# Bba...



## Tikulila (Feb 18, 2011)

hey all,

my aquarium is being taken over by BBA. ( i think) 

i just cant seem to defeat it, and the plant cant either. i added soem shrimp now, but it wont help in the short term, any ideas on what to do, 

13G (50L) tank.

38W light

No CO2


----------



## rlswaney73 (Jul 21, 2011)

BBA, increasing CO2 helps get rid of it, you dosing excel at all? excel will kill it but if you have vals and few other plant types it can kill them as well.


----------



## Tikulila (Feb 18, 2011)

i dont want to go into CO2, but if there is no other option, i will do it. I live in israel, so no Exel here. mz new shrimp (wild type Neocaridina, although some look like snowball shrimp) thez seem to like the algea, but i dont think itll help...


----------



## jeff5614 (Feb 15, 2006)

The easiest thing would be to reduce the light. Raise the fixture or use fewer bulbs. IME, increasing CO2 doesn't necessarily always help since there seems to be more involved. Keep up with regular water changes, remove dead leaves, excess food, etc., but lowering your light will be the most effective at slowing it down and stopping it since I think you have too much light not to be using CO2.


----------



## niko (Jan 28, 2004)

Your tank is dirty.

It may look completely clear to you but it is dirty. You have organics floating all over and the BBA eats them. Something is or went wrong with your biofilter at some point.

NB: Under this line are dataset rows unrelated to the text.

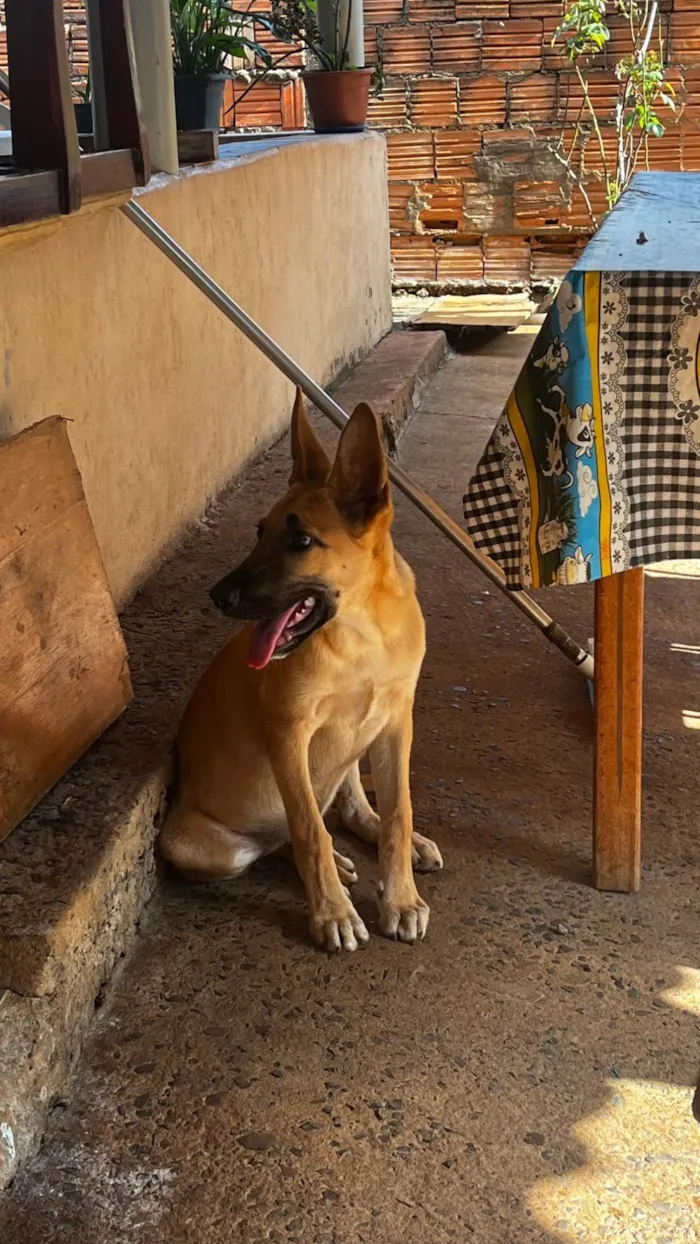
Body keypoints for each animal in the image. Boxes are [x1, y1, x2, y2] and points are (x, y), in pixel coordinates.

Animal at [161, 390, 440, 950]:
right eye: (259, 532)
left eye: (302, 542)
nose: (217, 597)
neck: (361, 633)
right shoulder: (289, 734)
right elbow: (309, 826)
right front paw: (332, 912)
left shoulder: (396, 722)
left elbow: (398, 812)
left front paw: (399, 897)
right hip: (200, 845)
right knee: (285, 835)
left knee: (351, 806)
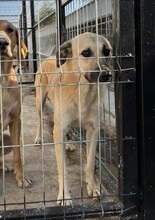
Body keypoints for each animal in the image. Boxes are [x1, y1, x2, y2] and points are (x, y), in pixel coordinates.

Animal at [35, 32, 112, 205]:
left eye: (107, 51)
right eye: (86, 53)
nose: (107, 74)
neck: (82, 92)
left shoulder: (93, 131)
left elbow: (90, 163)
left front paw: (93, 187)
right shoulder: (59, 130)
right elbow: (63, 170)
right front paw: (65, 195)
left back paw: (68, 143)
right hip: (39, 100)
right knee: (39, 121)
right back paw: (38, 138)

Solution: Change 10% water every other day. Remove all BBA you can every day. Feed the fish less and more rare. Make sure your biofilter is large enough and the flow is not good today and slower 3 days later. 

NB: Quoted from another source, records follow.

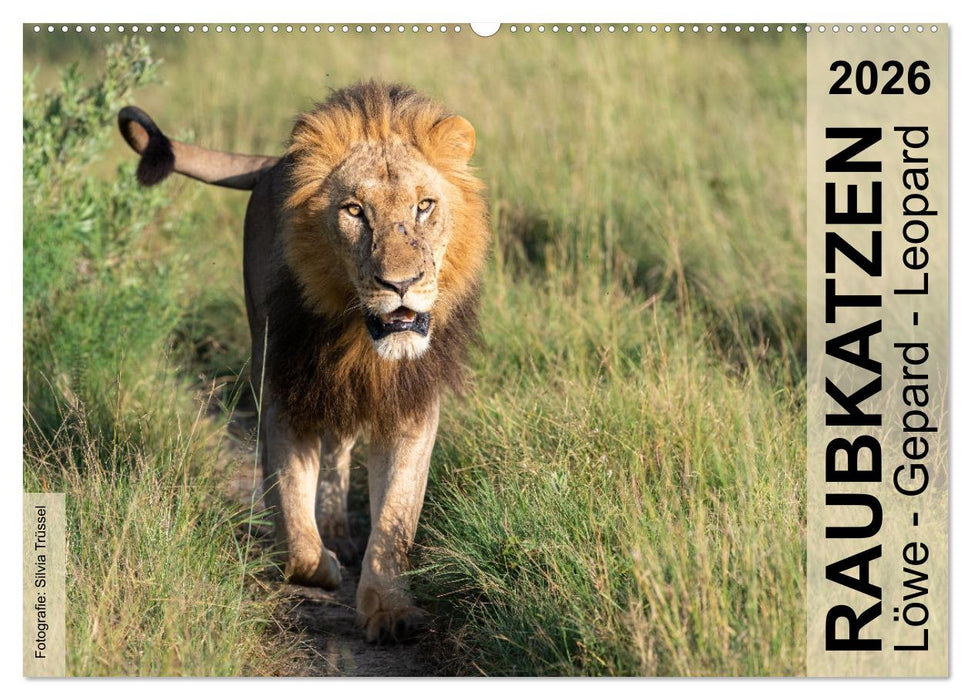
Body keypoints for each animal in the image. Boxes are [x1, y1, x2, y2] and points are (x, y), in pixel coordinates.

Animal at [117, 82, 489, 643]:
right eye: (354, 211)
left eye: (425, 206)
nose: (400, 284)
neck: (359, 339)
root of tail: (273, 164)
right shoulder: (283, 395)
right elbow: (293, 520)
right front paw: (321, 565)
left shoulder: (411, 408)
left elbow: (397, 519)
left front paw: (389, 610)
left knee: (341, 445)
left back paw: (338, 526)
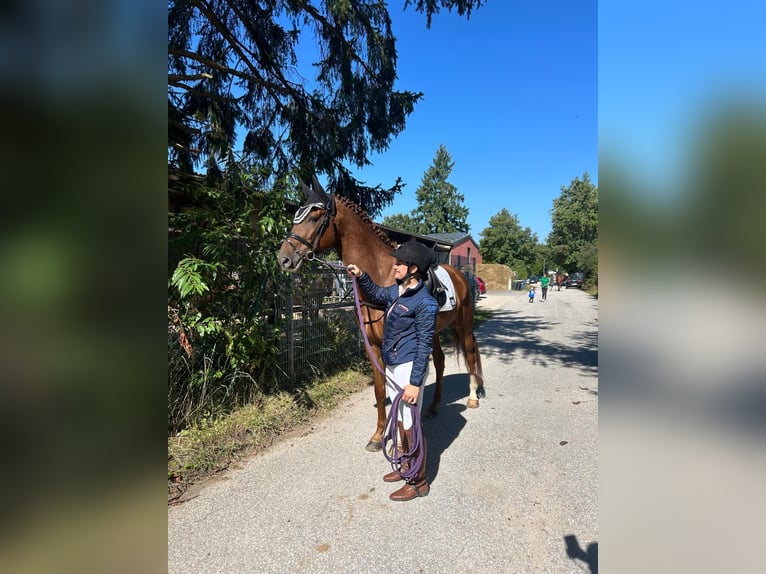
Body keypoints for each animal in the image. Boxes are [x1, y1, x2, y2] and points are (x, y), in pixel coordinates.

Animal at [278, 178, 486, 452]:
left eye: (314, 217)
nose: (284, 258)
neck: (382, 275)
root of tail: (461, 275)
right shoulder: (374, 347)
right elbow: (380, 389)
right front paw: (378, 436)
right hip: (434, 333)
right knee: (440, 362)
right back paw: (432, 407)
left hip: (463, 325)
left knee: (471, 355)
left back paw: (472, 397)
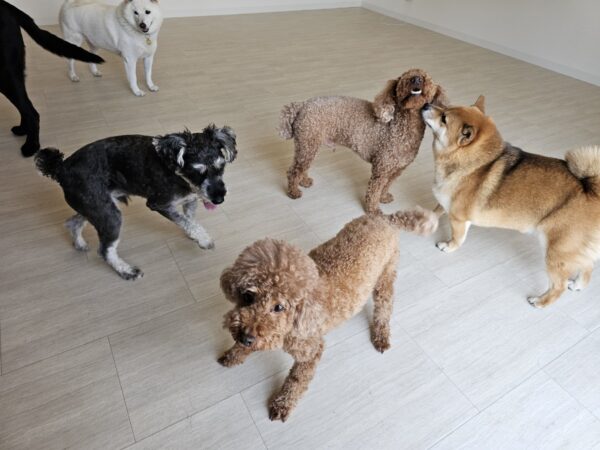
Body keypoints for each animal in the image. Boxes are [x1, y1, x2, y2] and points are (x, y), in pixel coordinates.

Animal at [35, 125, 237, 280]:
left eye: (221, 166)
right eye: (197, 172)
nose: (219, 198)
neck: (176, 171)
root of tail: (62, 168)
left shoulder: (190, 199)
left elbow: (190, 220)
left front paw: (196, 237)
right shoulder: (159, 204)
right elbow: (186, 221)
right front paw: (204, 238)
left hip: (97, 207)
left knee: (73, 222)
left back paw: (79, 243)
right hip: (109, 215)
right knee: (105, 250)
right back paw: (126, 271)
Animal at [218, 207, 438, 421]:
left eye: (279, 307)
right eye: (248, 295)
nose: (245, 337)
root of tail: (385, 218)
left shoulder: (311, 350)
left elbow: (296, 380)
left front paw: (283, 404)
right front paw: (234, 354)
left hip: (385, 277)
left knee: (384, 308)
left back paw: (381, 335)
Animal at [279, 68, 448, 214]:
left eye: (426, 78)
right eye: (405, 77)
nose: (416, 79)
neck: (400, 127)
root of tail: (301, 105)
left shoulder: (396, 170)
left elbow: (386, 186)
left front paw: (384, 198)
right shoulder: (381, 168)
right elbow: (374, 191)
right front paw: (373, 210)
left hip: (308, 145)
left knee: (301, 167)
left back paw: (304, 181)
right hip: (307, 144)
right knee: (293, 171)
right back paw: (294, 191)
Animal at [422, 95, 600, 308]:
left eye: (444, 118)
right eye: (445, 108)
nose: (425, 104)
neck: (475, 163)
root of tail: (593, 191)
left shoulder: (458, 218)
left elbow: (457, 238)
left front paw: (448, 247)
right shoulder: (445, 203)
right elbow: (436, 210)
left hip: (556, 252)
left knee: (559, 286)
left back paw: (540, 302)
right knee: (587, 268)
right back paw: (578, 285)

Excel helps. With shrimp you risk killing them.

--Nikolay


----------



## Tikulila (Feb 18, 2011)

dont have a filter, its hard to find shrimp safe filters here.

i have just done a 40% water change, i took all plants out and am going to clean them all.

if there is any place you can offer a cheat shrimp safe filter, i live in israel, so its hard to finds some.

thanks

Edit:

light is not 38W, but 36.
how many Hours should i lower it to, is 8 ok, or should i do 6 and up it slowly?


----------



## niko (Jan 28, 2004)

Any canister filter is good. Just wrap a piece of fine mesh fabric around the intake pipe. A sock, or a sponge.

Do not try to use mechanical filtration or activated carbon. Use 100% biofiltration. Once the tank has gotten clean from frequent water change the biofilter can actually keep up and maintain the tank clean.

Removing the plants and cleaning them is not going to get rid of the BBA. The problem is organics in your tank. That is where the cleaning needs to happen.

--Nikolay


----------



## Tikulila (Feb 18, 2011)

ok, so i have a canister,per Hour: 600 (tank is 50) L so X12.

the canister has normal sponge, i dont have spare socks, any other good idea for a fabric, and 1 canister or 2? also, i can make a Hydro sponge filter in a few days.


----------



## Tikulila (Feb 18, 2011)

will a DIY sponge filter work?
thanks.


----------